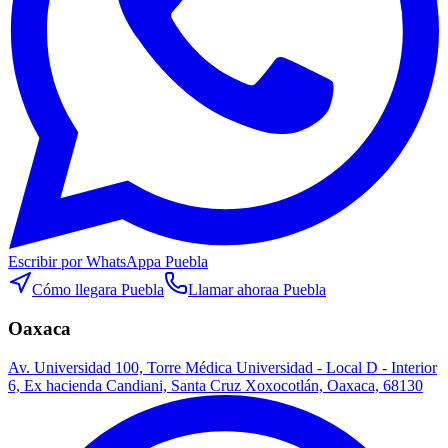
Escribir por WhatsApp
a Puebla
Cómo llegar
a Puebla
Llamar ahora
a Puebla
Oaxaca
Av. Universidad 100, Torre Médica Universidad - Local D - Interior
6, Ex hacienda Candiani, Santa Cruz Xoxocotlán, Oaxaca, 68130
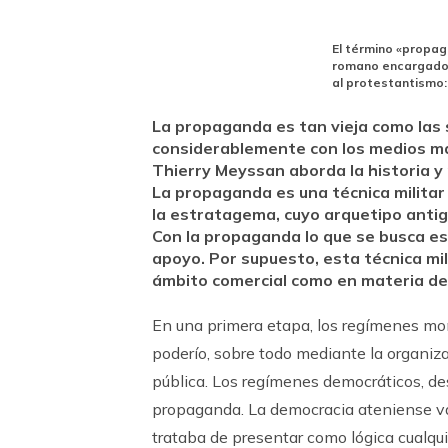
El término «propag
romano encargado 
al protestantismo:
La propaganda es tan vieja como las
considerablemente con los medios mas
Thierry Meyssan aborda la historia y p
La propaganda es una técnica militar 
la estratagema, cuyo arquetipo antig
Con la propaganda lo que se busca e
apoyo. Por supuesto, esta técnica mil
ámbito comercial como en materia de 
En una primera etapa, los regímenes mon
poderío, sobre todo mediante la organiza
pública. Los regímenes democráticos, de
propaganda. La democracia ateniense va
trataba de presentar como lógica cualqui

◆ ◆ ◆ ◆

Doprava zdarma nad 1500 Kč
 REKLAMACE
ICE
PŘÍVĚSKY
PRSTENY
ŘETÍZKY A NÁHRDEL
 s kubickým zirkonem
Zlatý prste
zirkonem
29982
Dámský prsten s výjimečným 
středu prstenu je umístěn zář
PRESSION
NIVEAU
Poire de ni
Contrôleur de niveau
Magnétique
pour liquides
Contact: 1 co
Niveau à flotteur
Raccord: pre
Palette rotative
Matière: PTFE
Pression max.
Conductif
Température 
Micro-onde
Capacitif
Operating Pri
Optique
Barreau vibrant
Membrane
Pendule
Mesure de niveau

◆ ◆ ◆ ◆

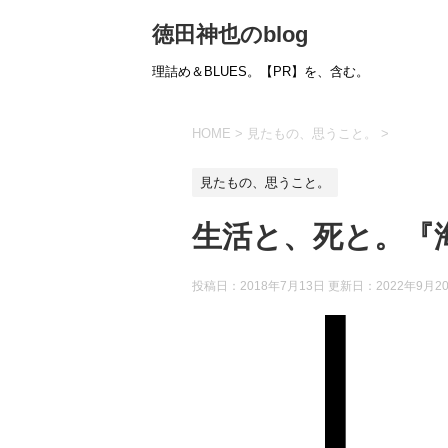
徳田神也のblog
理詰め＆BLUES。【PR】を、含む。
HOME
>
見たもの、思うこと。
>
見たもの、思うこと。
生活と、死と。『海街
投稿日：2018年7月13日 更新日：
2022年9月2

◆ ◆ ◆ ◆

> EXERCISE OBJECTIVE:
Give back exactly, and solely, the section of the data above bounded by the line containing "Escribir por WhatsApp" and the line containing "la estratagema, cuyo arquetipo antig", both bounding lines included and pictures omitted.

> EXERCISE ANSWER:
Escribir por WhatsApp
a Puebla
Cómo llegar
a Puebla
Llamar ahora
a Puebla
Oaxaca
Av. Universidad 100, Torre Médica Universidad - Local D - Interior
6, Ex hacienda Candiani, Santa Cruz Xoxocotlán, Oaxaca, 68130
El término «propag
romano encargado 
al protestantismo:
La propaganda es tan vieja como las
considerablemente con los medios mas
Thierry Meyssan aborda la historia y p
La propaganda es una técnica militar 
la estratagema, cuyo arquetipo antig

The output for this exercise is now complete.